| Your objective |
The pictures in the data below are to be omitted; all else must be duplicated exactly.

*** Dataset records Section Begins ***

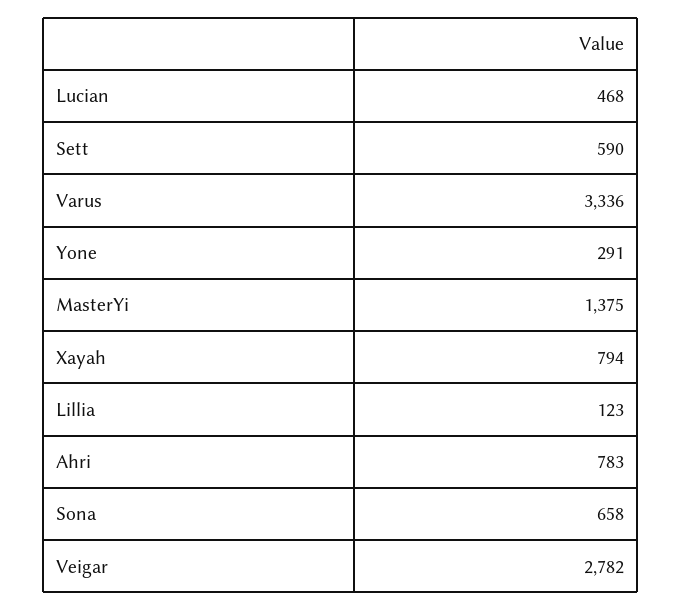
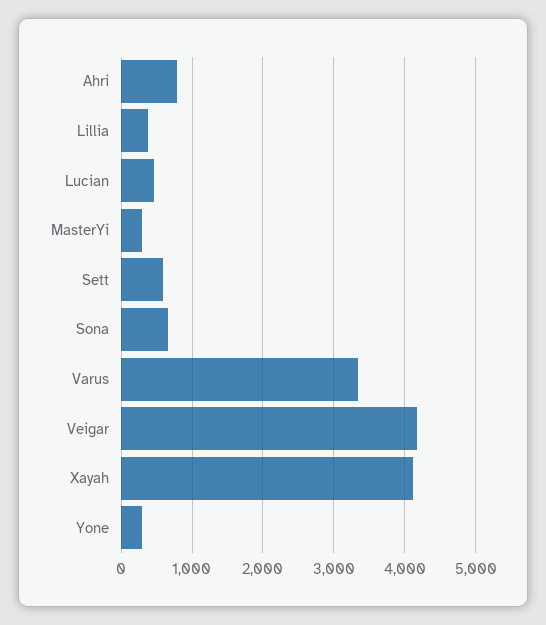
  {
    "Lucian": 468,
    "Sett": 590,
    "Varus": 3336,
    "Yone": 291,
-   "MasterYi": 1375,
+   "MasterYi": 300,
-   "Xayah": 794,
+   "Xayah": 4100,
-   "Lillia": 123,
+   "Lillia": 400,
    "Ahri": 783,
    "Sona": 658,
-   "Veigar": 2782
+   "Veigar": 4200
  }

*** Dataset records Section Ends ***

| Reply |
  {
    "Lucian": 468,
    "Sett": 590,
    "Varus": 3336,
    "Yone": 291,
-   "MasterYi": 1375,
+   "MasterYi": 300,
-   "Xayah": 794,
+   "Xayah": 4100,
-   "Lillia": 123,
+   "Lillia": 400,
    "Ahri": 783,
    "Sona": 658,
-   "Veigar": 2782
+   "Veigar": 4200
  }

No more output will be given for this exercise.